Here Rev. Coyle explains how Christians can look at life and death based on what the Bilbe and our forbears said.
Easter week this year saw two notable deaths. Neither was unexpected; both were newsworthy. The first death, that of Terri Schiavo, came after the removal of life-supporting measures. The second, that of John Paul II, came after the refusal of life-extending measures.
The way Christians look at life and death is based on what the Bible says and what our forbears said.
The Bible is clear in its Sixth Commandment, “thou shalt not kill”. St. Augustine wrote in City of God, “…this we pronounce as in every way to be right, that no one ought to inflict on himself voluntary death…” St. Thomas Aquinas made it even clearer, “…the passage from this life to a more blessed one is, however, not matter subject to human free will, but to God’s power.” The 1998 Lambeth Conference of Anglican bishops passed a resolution affirming “that life is God-given and has intrinsic sanctity, significance and worth; resolved that euthanasia is neither compatible with the Christian faith nor should be permitted in civil legislation.” The Christian, then, is not free to take any life, his own or another’s. Or, better said, the Christian is bound to do what he can to save life.
That does not mean, however, that a Christian must allow extraordinary measures to prolong life beyond its natural end. In fact, the opposite is true: since the believer has the blessed assurance of everlasting life, he need not fear death. He may arrange to receive medication to relieve pain, even though the medication may have the side effect of hastening death. He may not take medication in order to kill himself; rather, he may take medication for pain which has the foreseeable but unintended effect of speeding the dying process. For example, the patient with raging cancer may take as much morphine as he needs even though the morphine will likely have the effect of depressing the body’s systems in a way that brings death sooner.
The Christian patient may also refuse to allow unproductive medical measures. If a measure is likely to fail to heal the patient, the patient may refuse it. If a measure is just a long shot with little chance of success, the patient may refuse it. Take the cancer patient: if aggressive chemotherapy is not likely to improve the patient’s chances of remission and may, in fact, sicken the patient and reduce the quality of his remaining life, the patient may refuse it.
One might say the Christian has a right to die just as he has a right to live. Sadly, the phrase “right to die” has been taken over by the aggressive proponents of euthanasia and physician-assisted suicide. They are wrong, dead wrong. The Christian’s right to die is a right not of his exercising but of God’s. When it looks like God is exercising that right for the Christian, he does not have to thwart God’s will by artificial means.

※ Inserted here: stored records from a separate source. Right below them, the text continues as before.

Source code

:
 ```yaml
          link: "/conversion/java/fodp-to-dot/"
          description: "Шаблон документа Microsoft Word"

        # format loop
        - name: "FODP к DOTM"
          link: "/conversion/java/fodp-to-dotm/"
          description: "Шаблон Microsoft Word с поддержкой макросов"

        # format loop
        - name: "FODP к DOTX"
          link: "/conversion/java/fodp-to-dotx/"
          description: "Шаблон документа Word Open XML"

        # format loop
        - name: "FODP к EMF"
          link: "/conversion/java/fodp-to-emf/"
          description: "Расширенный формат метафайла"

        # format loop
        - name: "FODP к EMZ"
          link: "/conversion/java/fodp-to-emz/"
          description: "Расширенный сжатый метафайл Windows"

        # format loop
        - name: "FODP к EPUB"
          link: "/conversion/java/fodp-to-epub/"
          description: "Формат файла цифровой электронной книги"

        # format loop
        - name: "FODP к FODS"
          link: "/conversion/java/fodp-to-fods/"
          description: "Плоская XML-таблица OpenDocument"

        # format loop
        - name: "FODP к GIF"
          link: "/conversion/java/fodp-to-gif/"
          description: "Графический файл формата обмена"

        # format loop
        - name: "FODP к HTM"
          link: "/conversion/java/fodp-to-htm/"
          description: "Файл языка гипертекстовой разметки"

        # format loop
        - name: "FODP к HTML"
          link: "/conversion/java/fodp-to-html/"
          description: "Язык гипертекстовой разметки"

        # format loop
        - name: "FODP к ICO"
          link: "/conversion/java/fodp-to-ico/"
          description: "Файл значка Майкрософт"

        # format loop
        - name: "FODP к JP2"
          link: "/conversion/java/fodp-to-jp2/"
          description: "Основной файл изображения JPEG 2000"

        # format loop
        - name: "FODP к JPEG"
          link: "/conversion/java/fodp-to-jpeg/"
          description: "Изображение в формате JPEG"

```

However, in Terri Schiavo’s case, removing her nutrition and hydration would have been justified only if in so doing they were sure it would improve her existence. No evidence suggests that to be true. The time to refuse life support was when she first collapsed several years ago. Having decided to use life-supporting measures on her when she first collapsed, they were bound to continue that support. Unless they could prove beyond any doubt that removing the support was not intended to end her life, their action could only be seen as killing Terri. I know many will disagree with me, sympathizing with her as being a vegetable, and seeing her death as merciful. But Terri’s right to live supersedes any human understanding, and her right to die was God’s prerogative. Sunny von Bulow continues her shadow existence at Columbia Presbyterian Hospital in New York at the cost of more than a million dollars a year. I might think of her as being in a vegetative state and deplore the waste of money which could be used for good in other ways. But I believe she has a right to live also and would oppose any rationale attempting to justify the removal of her life-supporting systems.

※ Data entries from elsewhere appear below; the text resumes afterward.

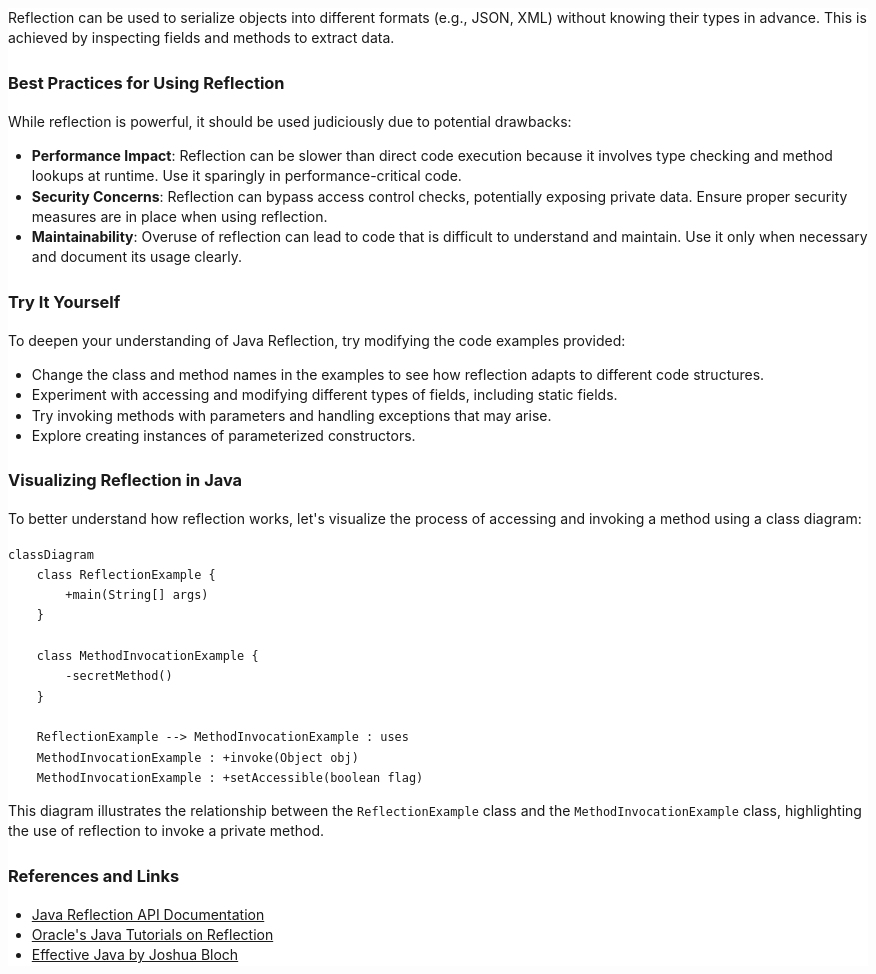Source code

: Reflection can be used to serialize objects into different formats (e.g., JSON, XML) without knowing their types in advance. This is achieved by inspecting fields and methods to extract data.

### Best Practices for Using Reflection

While reflection is powerful, it should be used judiciously due to potential drawbacks:

- **Performance Impact**: Reflection can be slower than direct code execution because it involves type checking and method lookups at runtime. Use it sparingly in performance-critical code.
- **Security Concerns**: Reflection can bypass access control checks, potentially exposing private data. Ensure proper security measures are in place when using reflection.
- **Maintainability**: Overuse of reflection can lead to code that is difficult to understand and maintain. Use it only when necessary and document its usage clearly.

### Try It Yourself

To deepen your understanding of Java Reflection, try modifying the code examples provided:

- Change the class and method names in the examples to see how reflection adapts to different code structures.
- Experiment with accessing and modifying different types of fields, including static fields.
- Try invoking methods with parameters and handling exceptions that may arise.
- Explore creating instances of parameterized constructors.

### Visualizing Reflection in Java

To better understand how reflection works, let's visualize the process of accessing and invoking a method using a class diagram:

```mermaid
classDiagram
    class ReflectionExample {
        +main(String[] args)
    }

    class MethodInvocationExample {
        -secretMethod()
    }

    ReflectionExample --> MethodInvocationExample : uses
    MethodInvocationExample : +invoke(Object obj)
    MethodInvocationExample : +setAccessible(boolean flag)
```

This diagram illustrates the relationship between the `ReflectionExample` class and the `MethodInvocationExample` class, highlighting the use of reflection to invoke a private method.

### References and Links

- [Java Reflection API Documentation](https://docs.oracle.com/javase/8/docs/api/java/lang/reflect/package-summary.html)
- [Oracle's Java Tutorials on Reflection](https://docs.oracle.com/javase/tutorial/reflect/index.html)
- [Effective Java by Joshua Bloch](https://www.oreilly.com/library/view/effective-java-3rd/9780134686097/)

On the other hand, reports from the Vatican suggested that the Pope declined extraordinary measures which might have artificially extended his life. He did not allow his aides to rush him to Gemelli Hospital once again. Dialysis might have helped his kidney failure, a ventilator might have helped him breathe, a pump might have helped his circulation. Instead, he chose to stay in his apartment, surrounded by people who loved him. He knew God was calling him home.
Not a bad way to go.
Sunny von Bulow, now 72, has been in a coma since December of 1980. Her husband, Claus von Bulow, was accused of trying to kill her with an overdose of insulin, but was acquitted. The case was the basis of the movie “Reversal of Fortune.”